What’s kind of crazy is that a few days before I found out about this latest one, I received news that a classmate of mine from high school had also passed on. One day, we were told, she just collapsed and then lay comatose in the hospital.
Turns out, initially, it was fake news that she had died. We were happy about that, but sad and troubled. She, who always reminded us to pray and have faith, was again reminding us of something just as important: Live.
Last Monday, she did pass on. Hers was a life we will remember along with those who had left us too this year. Then there is Emman Atienza, whose unexpected death raised conversations about mental health, cyberbullying, and the latest national scandal that unfairly linked her and her family to allegations that were not only baseless but malicious.
Emman letting go reminds us that families must, more than ever, hold on stronger together in these chaotic times. Her sadness reflects on a society that has turned almost feral in its anger toward perceived injustices.
But 2025 is also full of other things that died: Trust. Hope. The willingness to forgive.
Maybe this has been a year that this has been true for you, and not just pertaining to national issues that refuse to go away. It is knowing that no matter how much you try to be fair and forgiving, some people will choose to pull you down or push you to the edge.
So what to do? Step away? Push back? One thing: Speak up.
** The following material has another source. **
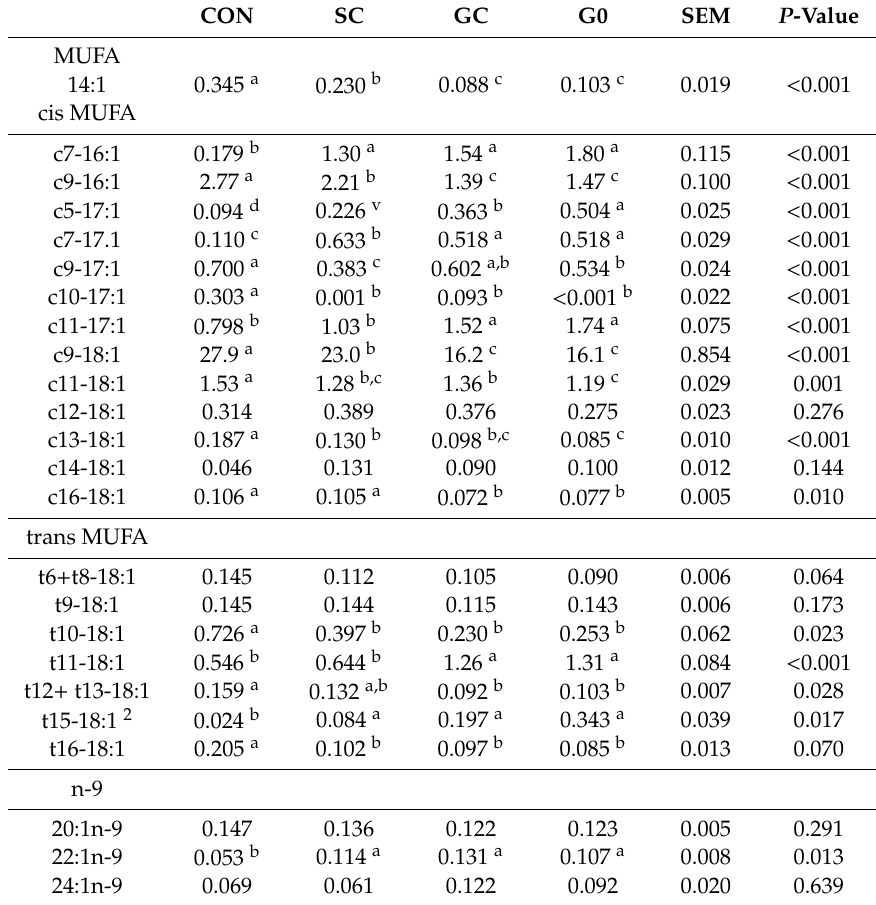
Table 5. Individual monounsaturated fatty acid (MUFA) proportion (of total fatty acids 1 ) in the longissimus thoracis muscle from bulls assigned to one of the following systems: grass silage plus barley-based concentrate ad libitum (CON); grass silage ad libitum plus 5 kg of concentrate (SC); grazed grass without supplementation (G0) or grazed grass plus 0.5 kg of the dietary dry matter intake as concentrate (GC) until slaughter at 15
Some wise person said long ago that the problem with Filipinos is that we are too forgiving. It is why we love celebrations — any excuse to forget the matter at hand. We refuse to take an issue to its fitting conclusion; we would rather latch on to the next one to complain about.
But when the system that has allowed this kind of mindset to flourish falls in on itself simply because corruption in the form of budgets for development are stolen, one day it will all be revealed like an overfull can of worms.
The floods will show that 60 out of 16,000 flood control projects inspected are nonexistent. The floods that submerged cemeteries in places like Bulacan and Pampanga will remind the forgetful and neglectful of the billions pocketed by a few, and that they are still in power.
So much for public service and promises inundated with lies. We had tombs and mausoleums floating in muddy ponds from 2022. Recently, the earthquakes had the dead resting in pieces.
News lately flashed the frantic encoding of the names of the dead buried in the Manila North Cemetery from books rotting and torn at the edges. The search for graves has been a yearly problem perhaps that automation has been the key to navigating the burial sites.
Every year, we take the time to visit our dearly departed, bringing flowers, lighting candles and saying prayers. Meanwhile, the living are intent on killing us with despair.
Let the dead speak then, for many have turned in their graves. Undust, they call out. Clean up your act.